**WHAT TO WORK ON**
Reproduce all of the data below without alteration; exclude every picture.

**DATASET EXCERPT**
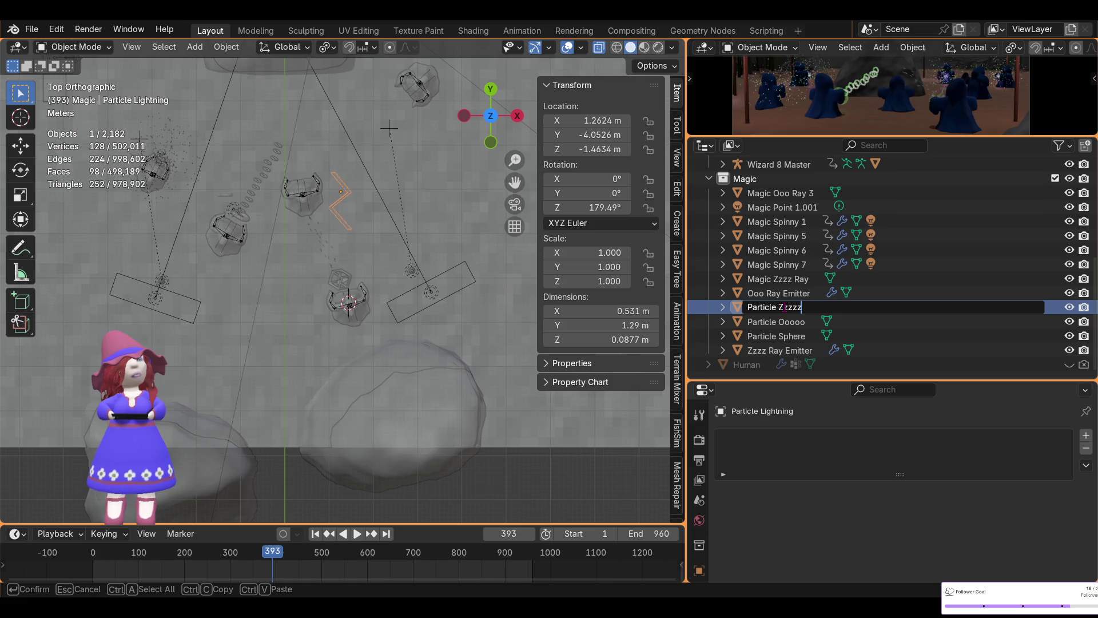
{"action": "key", "text": "Return"}
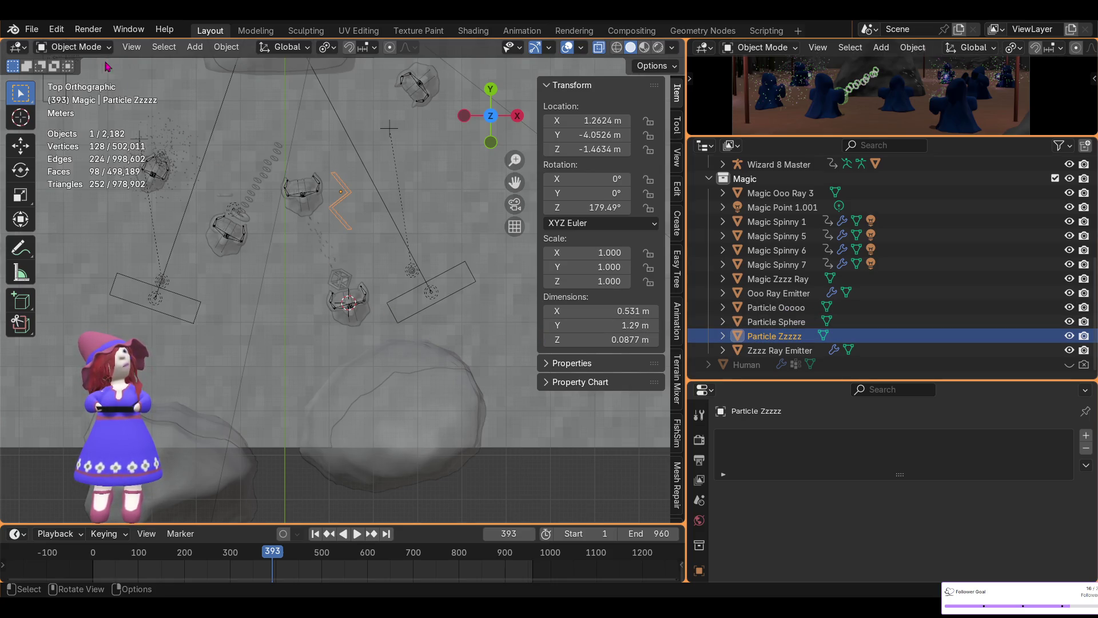
{"action": "left_click", "coordinate": [86, 48]}
- Enter Edit Mode and select all of the zigzag bolt's geometry, framing it in view
{"action": "left_click", "coordinate": [77, 79]}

**RESULT OF THIS TASK**
{"action": "key", "text": "Return"}
{"action": "left_click", "coordinate": [86, 48]}
- Enter Edit Mode and select all of the zigzag bolt's geometry, framing it in view
{"action": "left_click", "coordinate": [77, 79]}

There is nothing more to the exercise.